Elizabeth received her B.A. in Psychology in 2010 from UC Santa Cruz. She is currently a sixth year doctoral student in Developmental Psychology at UCLA. She is interested in understanding the mechanisms that underlie infants' and toddlers' learning and memory abilities. Her research in the Baby Lab focuses on how infants learn object labels in the face of changing context. She uses eye-tracking methodology to understand how children’s visual attention supports learning and memory.
Natsuki is a fourth-year doctoral student in Developmental Psychology at UCLA. She received her B.A. in Psychology and Gender Studies in 2010 from Indiana University. Her research generally examines language and conceptual learning in children and students. In the Baby Lab, her research focuses on how students' looking behaviors relate to their math learning.
Christina Schonberg is a third-year Ph.D. student in the Developmental Psychology program at UCLA. She graduated in 2011 from Northwestern University with a B.A. in Psychology.
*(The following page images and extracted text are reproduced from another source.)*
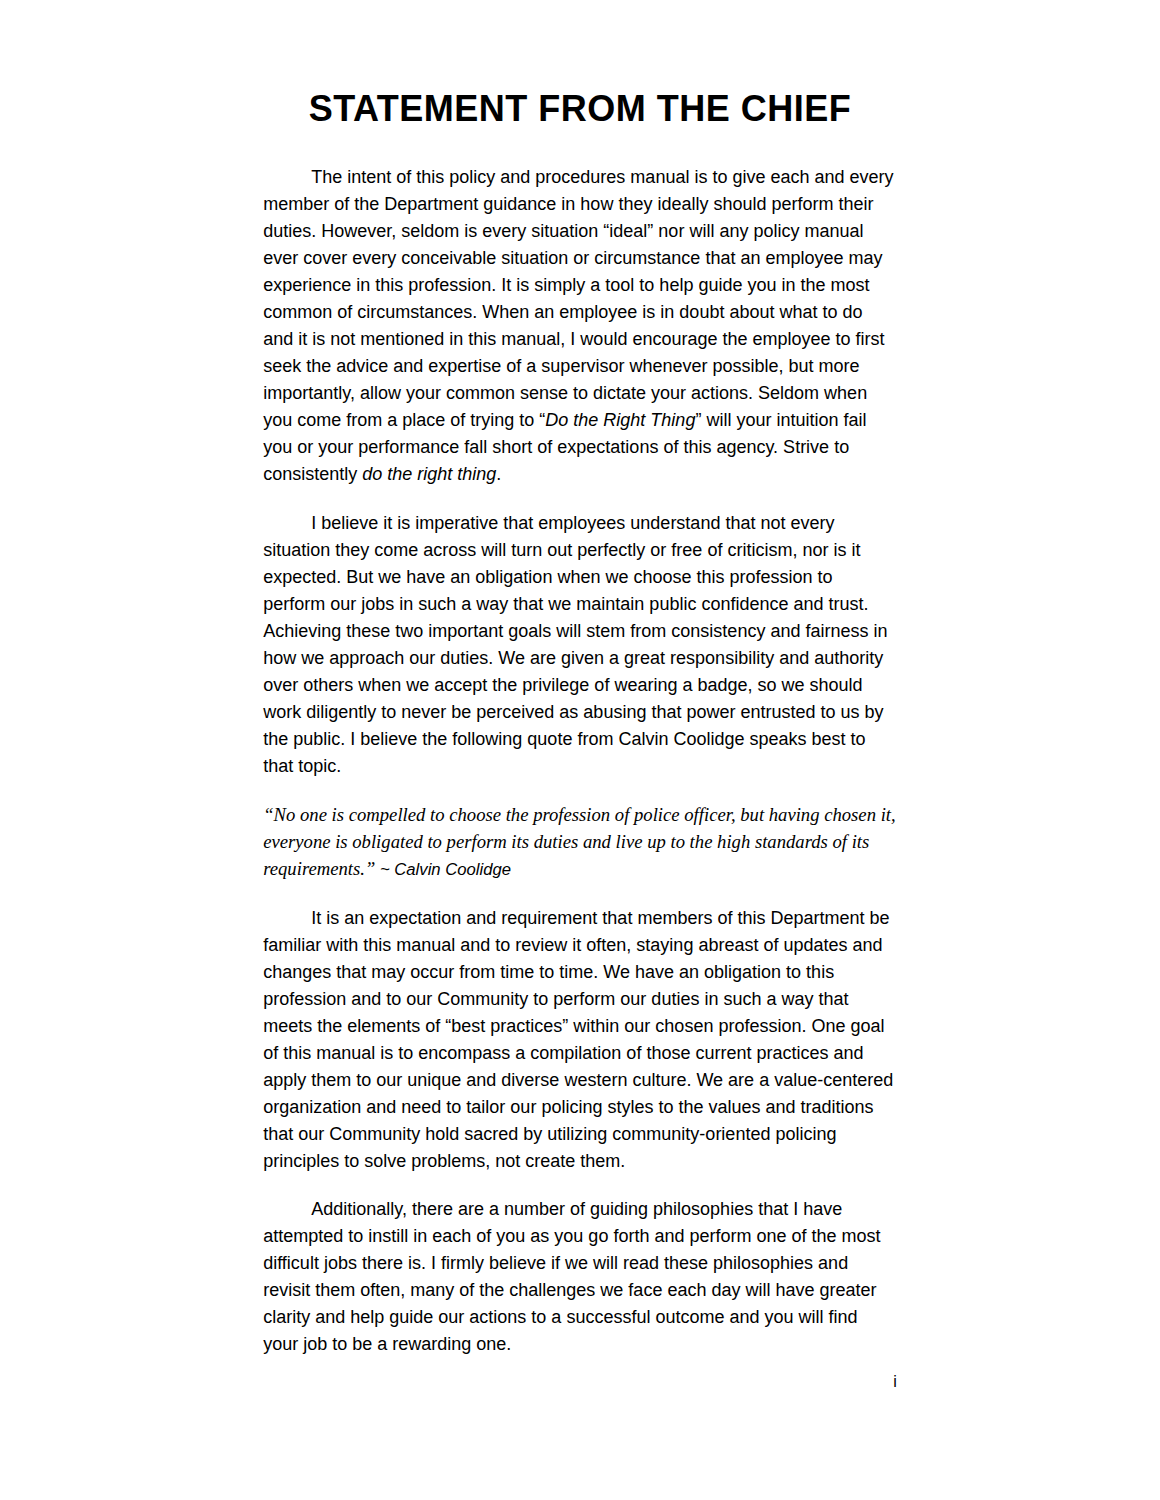STATEMENT FROM THE CHIEF
The intent of this policy and procedures manual is to give each and every member of the Department guidance in how they ideally should perform their duties. However, seldom is every situation “ideal” nor will any policy manual ever cover every conceivable situation or circumstance that an employee may experience in this profession. It is simply a tool to help guide you in the most common of circumstances. When an employee is in doubt about what to do and it is not mentioned in this manual, I would encourage the employee to first seek the advice and expertise of a supervisor whenever possible, but more importantly, allow your common sense to dictate your actions. Seldom when you come from a place of trying to “Do the Right Thing” will your intuition fail you or your performance fall short of expectations of this agency. Strive to consistently do the right thing.
I believe it is imperative that employees understand that not every situation they come across will turn out perfectly or free of criticism, nor is it expected. But we have an obligation when we choose this profession to perform our jobs in such a way that we maintain public confidence and trust. Achieving these two important goals will stem from consistency and fairness in how we approach our duties. We are given a great responsibility and authority over others when we accept the privilege of wearing a badge, so we should work diligently to never be perceived as abusing that power entrusted to us by the public. I believe the following quote from Calvin Coolidge speaks best to that topic.
“No one is compelled to choose the profession of police officer, but having chosen it, everyone is obligated to perform its duties and live up to the high standards of its requirements.” ~ Calvin Coolidge
It is an expectation and requirement that members of this Department be familiar with this manual and to review it often, staying abreast of updates and changes that may occur from time to time. We have an obligation to this profession and to our Community to perform our duties in such a way that meets the elements of “best practices” within our chosen profession. One goal of this manual is to encompass a compilation of those current practices and apply them to our unique and diverse western culture. We are a value-centered organization and need to tailor our policing styles to the values and traditions that our Community hold sacred by utilizing community-oriented policing principles to solve problems, not create them.
Additionally, there are a number of guiding philosophies that I have attempted to instill in each of you as you go forth and perform one of the most difficult jobs there is. I firmly believe if we will read these philosophies and revisit them often, many of the challenges we face each day will have greater clarity and help guide our actions to a successful outcome and you will find your job to be a rewarding one.
i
Her research interests include language and cognitive development in young children, with a focus on the effects of being monolingual or bi-/multilingual. In the Baby Lab, Christina is investigating the role that language exposure plays in infants' cognitive and perceptual development.
Tawny is a second-year graduate student in the Developmental Psychology program at UCLA. She received her bachelor's degree in Psychology in 2011 from UC Berkeley. Prior to UCLA, she completed a research fellowship in developmental neuroscience at the Marcus Autism Center and used eye-tracking methods to investigate visual social attention in children with autism spectrum disorders. Tawny's research at UCLA will focus on her interest in how early visual behaviors support social and cognitive development.